O’Brien laughs. It’s not a pretty sound. “And two, never trust—”
“—a dead man.”
Hayden shoots a bullet point-blank into O’Brien’s head, then as my colleagues fall into action, wipes away the spray of blood with the bleedin’ towel.
And me?
I sit back and watch. Because, after a long day—months—on the job, sometimes a man needs to kick back and appreciate the culmination of his hard work.
“Everything accounted for?” Hayden addresses us, as he places a box filled with O’Brien’s paperwork into the back of a lorry.
“Yes, Boss.”
Hard to say if Hayden is pleased or not. He should be doing a jig with what O’Brien’s left behind. The mob boss was old-school in his bookkeeping. Kept handwritten ledgers on all transactions.

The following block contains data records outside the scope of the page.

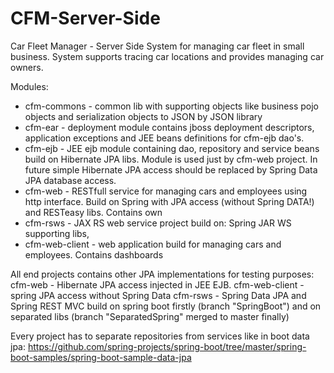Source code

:# CFM-Server-Side
Car Fleet Manager - Server Side
System for managing car fleet in small business. System supports tracing car locations and provides managing car owners.

Modules:
- cfm-commons - common lib with supporting objects like business pojo objects and serialization objects to JSON by JSON library
- cfm-ear - deployment module contains jboss deployment descriptors, application exceptions and JEE beans definitions for cfm-ejb dao's.
- cfm-ejb - JEE ejb module containing dao, repository and service beans build on Hibernate JPA libs. Module is used just by cfm-web project. In future simple Hibernate JPA access should be replaced by Spring Data JPA database access.
- cfm-web - RESTfull service for managing cars and employees using http interface. Build on Spring with JPA access (without Spring DATA!) and RESTeasy libs. Contains own
- cfm-rsws - JAX RS web service project build on: Spring JAR WS supporting libs, 
- cfm-web-client - web application build for managing cars and employees. Contains dashboards 


All end projects contains other JPA implementations for testing purposes:
cfm-web - Hibernate JPA access injected in JEE EJB.
cfm-web-client - spring JPA access without Spring Data
cfm-rsws - Spring Data JPA and Spring REST MVC build on spring boot firstly (branch "SpringBoot") and on separated libs (branch "SeparatedSpring" merged to master finally)

Every project has to separate repositories from services like in boot data jpa: https://github.com/spring-projects/spring-boot/tree/master/spring-boot-samples/spring-boot-sample-data-jpa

Names, numbers, addresses. Important information that can be used in tracking down the buyers so we can terminate the lot of them.
But my job in Europe is at an end. Time to head back to the States, before the CIA close in on Finn McDuff.
The name Michael has a nice ring to it.
“Rambo. You coming?” My colleague, the comedian, snickers as he approaches.
I’ve been called worse.
“Keys.” I hold out my palm, claiming the right to drive. Easier this way, because I can tuck my duffle bag—with Clarissa’s camcorder—beneath the seat. Later, I’ll take a gander at what’s there. There will be time to figure out what military-grade, encrypted drive she’s using and if it’s as inaccessible as she believes. Because I’ve a good idea what password she might be using.